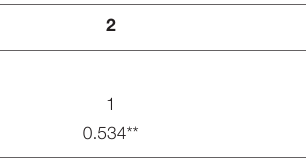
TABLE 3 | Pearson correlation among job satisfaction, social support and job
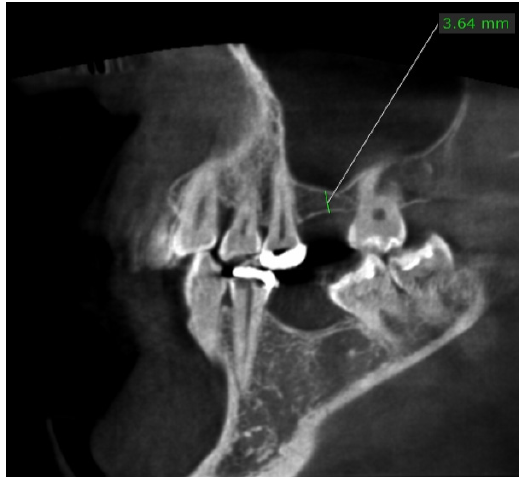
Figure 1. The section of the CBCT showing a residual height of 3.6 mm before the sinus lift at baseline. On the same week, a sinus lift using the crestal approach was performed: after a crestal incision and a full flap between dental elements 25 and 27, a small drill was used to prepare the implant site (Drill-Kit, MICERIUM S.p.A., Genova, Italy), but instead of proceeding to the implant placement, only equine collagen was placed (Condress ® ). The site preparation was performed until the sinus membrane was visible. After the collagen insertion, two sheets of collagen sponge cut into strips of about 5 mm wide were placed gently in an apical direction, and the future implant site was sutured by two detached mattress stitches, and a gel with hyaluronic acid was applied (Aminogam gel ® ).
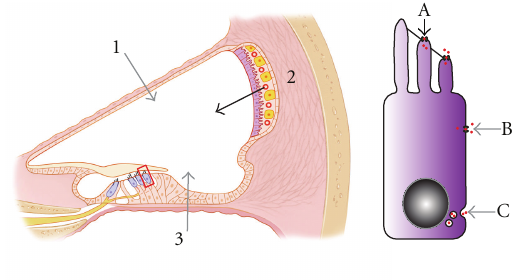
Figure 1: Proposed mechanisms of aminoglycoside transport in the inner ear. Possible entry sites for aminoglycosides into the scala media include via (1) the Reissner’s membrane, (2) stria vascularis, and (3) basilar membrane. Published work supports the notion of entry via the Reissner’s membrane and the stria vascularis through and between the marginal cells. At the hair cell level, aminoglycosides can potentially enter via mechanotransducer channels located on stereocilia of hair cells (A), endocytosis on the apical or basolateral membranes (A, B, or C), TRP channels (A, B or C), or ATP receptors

What to do:
Word for word, repeat the material above and drop the pictures.

Output of the exercise:
TABLE 3 | Pearson correlation among job satisfaction, social support and job
Figure 1. The section of the CBCT showing a residual height of 3.6 mm before the sinus lift at baseline. On the same week, a sinus lift using the crestal approach was performed: after a crestal incision and a full flap between dental elements 25 and 27, a small drill was used to prepare the implant site (Drill-Kit, MICERIUM S.p.A., Genova, Italy), but instead of proceeding to the implant placement, only equine collagen was placed (Condress ® ). The site preparation was performed until the sinus membrane was visible. After the collagen insertion, two sheets of collagen sponge cut into strips of about 5 mm wide were placed gently in an apical direction, and the future implant site was sutured by two detached mattress stitches, and a gel with hyaluronic acid was applied (Aminogam gel ® ).
Figure 1: Proposed mechanisms of aminoglycoside transport in the inner ear. Possible entry sites for aminoglycosides into the scala media include via (1) the Reissner’s membrane, (2) stria vascularis, and (3) basilar membrane. Published work supports the notion of entry via the Reissner’s membrane and the stria vascularis through and between the marginal cells. At the hair cell level, aminoglycosides can potentially enter via mechanotransducer channels located on stereocilia of hair cells (A), endocytosis on the apical or basolateral membranes (A, B, or C), TRP channels (A, B or C), or ATP receptors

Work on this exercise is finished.